The background
University of Florida quarterback Tim Tebow won U.S. college football’s highest honour 10 Dec 07. If his mother had followed her doctor’s advice when she was carrying him, he would be just another abortion statistic.
Tim’s parents, Bob and Pam Tebow, moved to the Philippines in 1985 to conduct a Christian missionary outreach. While pregnant with Tim, Pam contracted amoebic dysentery through contaminated drinking water. Her doctor told her that the medications she needed to recover would result in irreversible damage to the child she was carrying. She was advised to have an abortion.
She refused.
Most of America would look at this as a story that carries an important message. It is the kind of story that a president who ostensibly wants to reduce the number of abortions might capitalize on by inviting the Tebow and his parents to the State of the Union speech.
Instead, when Tim Tebow and his mother agreed to tell their story in an ad that’s a part of Focus on the Family’s “Celebrate Life, Celebrate Family” campaign, an ad that cost Focus on the Family about $3 million to have aired during the Super Bowl, the crap hit the fan.
To say that the abortion industry and their lobbying arm went crazy is an understatement.
“An ad that uses sports to divide rather than to unite has no place in the biggest national sports event of the year – an event designed to bring Americans together,” said Jehmu Greene, president of the New York-based Women’s Media Center in a statement.
The rather silly “Faith & Reason” blog (which comes up short on both counts) is in full cry against the idea.
Part of the alleged controversy is based on CBS’s previous policy of not allowing “issue ads” to be aired during the Super Bowl. Famously it has turned down the United Church of Christ’s ad saying that it welcomed gays and some random silliness by the anti-human faction at PETA. CBS avers it changed the policy some time ago because it was out of step with other networks.

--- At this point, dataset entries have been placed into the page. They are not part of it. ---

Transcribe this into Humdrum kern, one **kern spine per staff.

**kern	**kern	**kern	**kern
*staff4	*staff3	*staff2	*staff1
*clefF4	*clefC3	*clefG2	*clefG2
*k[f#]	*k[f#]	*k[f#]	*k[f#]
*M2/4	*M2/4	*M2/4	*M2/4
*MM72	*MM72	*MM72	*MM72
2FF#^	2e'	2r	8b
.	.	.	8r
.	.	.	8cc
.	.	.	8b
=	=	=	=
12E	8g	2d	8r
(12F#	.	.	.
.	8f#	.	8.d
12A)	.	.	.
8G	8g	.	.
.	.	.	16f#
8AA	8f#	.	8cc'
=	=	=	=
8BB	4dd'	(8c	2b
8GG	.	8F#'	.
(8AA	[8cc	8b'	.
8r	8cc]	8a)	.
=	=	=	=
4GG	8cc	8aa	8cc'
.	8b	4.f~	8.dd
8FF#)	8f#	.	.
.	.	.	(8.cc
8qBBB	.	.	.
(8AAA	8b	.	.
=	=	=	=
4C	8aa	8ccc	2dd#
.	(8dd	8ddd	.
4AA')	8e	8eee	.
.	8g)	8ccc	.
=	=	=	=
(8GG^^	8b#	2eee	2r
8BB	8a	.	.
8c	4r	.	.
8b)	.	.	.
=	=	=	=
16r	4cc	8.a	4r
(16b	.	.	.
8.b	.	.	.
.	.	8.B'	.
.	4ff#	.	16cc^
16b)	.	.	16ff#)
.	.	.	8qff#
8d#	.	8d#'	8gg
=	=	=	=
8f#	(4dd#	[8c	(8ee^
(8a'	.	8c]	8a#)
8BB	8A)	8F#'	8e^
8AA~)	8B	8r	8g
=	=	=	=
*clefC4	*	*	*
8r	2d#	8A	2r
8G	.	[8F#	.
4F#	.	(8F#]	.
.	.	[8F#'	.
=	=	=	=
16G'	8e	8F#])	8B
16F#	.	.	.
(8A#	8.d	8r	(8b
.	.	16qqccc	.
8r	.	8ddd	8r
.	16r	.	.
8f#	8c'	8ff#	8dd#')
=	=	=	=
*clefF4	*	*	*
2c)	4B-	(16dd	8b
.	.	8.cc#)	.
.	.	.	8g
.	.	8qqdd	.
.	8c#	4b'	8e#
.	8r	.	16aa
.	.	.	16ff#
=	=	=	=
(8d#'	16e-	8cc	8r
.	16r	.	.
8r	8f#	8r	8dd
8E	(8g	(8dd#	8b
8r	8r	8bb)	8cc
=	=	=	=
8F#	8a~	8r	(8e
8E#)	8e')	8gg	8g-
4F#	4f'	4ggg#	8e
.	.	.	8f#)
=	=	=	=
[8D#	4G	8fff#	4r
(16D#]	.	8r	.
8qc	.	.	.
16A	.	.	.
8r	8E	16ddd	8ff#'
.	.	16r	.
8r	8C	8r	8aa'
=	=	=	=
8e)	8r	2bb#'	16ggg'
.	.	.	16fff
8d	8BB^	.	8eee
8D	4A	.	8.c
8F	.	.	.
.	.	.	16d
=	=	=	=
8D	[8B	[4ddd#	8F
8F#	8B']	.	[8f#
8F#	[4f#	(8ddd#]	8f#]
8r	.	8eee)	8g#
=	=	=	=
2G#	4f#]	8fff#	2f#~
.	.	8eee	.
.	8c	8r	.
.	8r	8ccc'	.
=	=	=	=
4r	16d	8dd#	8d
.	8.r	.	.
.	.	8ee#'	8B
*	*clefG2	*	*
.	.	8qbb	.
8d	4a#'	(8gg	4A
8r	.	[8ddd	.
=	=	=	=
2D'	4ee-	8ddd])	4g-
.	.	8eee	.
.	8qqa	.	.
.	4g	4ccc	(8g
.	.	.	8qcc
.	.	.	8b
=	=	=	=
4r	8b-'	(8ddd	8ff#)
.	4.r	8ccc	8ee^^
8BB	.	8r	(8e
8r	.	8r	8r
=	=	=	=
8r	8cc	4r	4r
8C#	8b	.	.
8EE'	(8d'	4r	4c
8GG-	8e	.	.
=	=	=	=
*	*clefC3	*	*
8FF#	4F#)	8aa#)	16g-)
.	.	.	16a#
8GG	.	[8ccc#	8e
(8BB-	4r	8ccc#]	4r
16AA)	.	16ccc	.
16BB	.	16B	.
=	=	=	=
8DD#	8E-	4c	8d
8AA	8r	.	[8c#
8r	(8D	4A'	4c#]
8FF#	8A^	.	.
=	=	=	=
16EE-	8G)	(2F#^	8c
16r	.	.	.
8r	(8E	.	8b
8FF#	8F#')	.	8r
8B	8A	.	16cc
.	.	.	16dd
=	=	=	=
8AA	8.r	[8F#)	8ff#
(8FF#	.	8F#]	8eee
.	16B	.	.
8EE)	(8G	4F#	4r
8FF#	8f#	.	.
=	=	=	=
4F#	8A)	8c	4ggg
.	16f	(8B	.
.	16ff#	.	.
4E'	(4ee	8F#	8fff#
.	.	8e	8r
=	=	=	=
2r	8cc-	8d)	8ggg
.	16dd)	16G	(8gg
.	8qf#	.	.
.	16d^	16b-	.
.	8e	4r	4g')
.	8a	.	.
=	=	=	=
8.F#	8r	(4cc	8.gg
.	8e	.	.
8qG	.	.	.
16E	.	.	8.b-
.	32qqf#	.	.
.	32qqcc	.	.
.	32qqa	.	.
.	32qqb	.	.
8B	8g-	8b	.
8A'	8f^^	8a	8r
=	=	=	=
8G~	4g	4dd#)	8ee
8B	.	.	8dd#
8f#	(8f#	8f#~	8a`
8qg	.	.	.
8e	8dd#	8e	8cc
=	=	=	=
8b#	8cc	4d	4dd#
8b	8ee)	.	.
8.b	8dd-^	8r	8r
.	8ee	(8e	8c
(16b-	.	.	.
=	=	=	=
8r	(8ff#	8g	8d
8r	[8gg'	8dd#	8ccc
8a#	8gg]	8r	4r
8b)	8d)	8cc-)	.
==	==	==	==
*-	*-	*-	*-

The very fact that so many pro-abortion entities are decrying the ad is telling. They know that this message will be devastating both in the story and in an environment where 56% of all Americans and 58% of those under 29 believe abortion is morally wrong.
The irony here, of course, is that we will now be watching for this ad not because of anything Focus on the Family has done to promote it. In fact, if you visit their website you’ll see the ad is not prominently featured. We will all be watching for the ad because the abortion industry called attention to the ad and tried to get CBS to pull it and scored an own goal. Well played.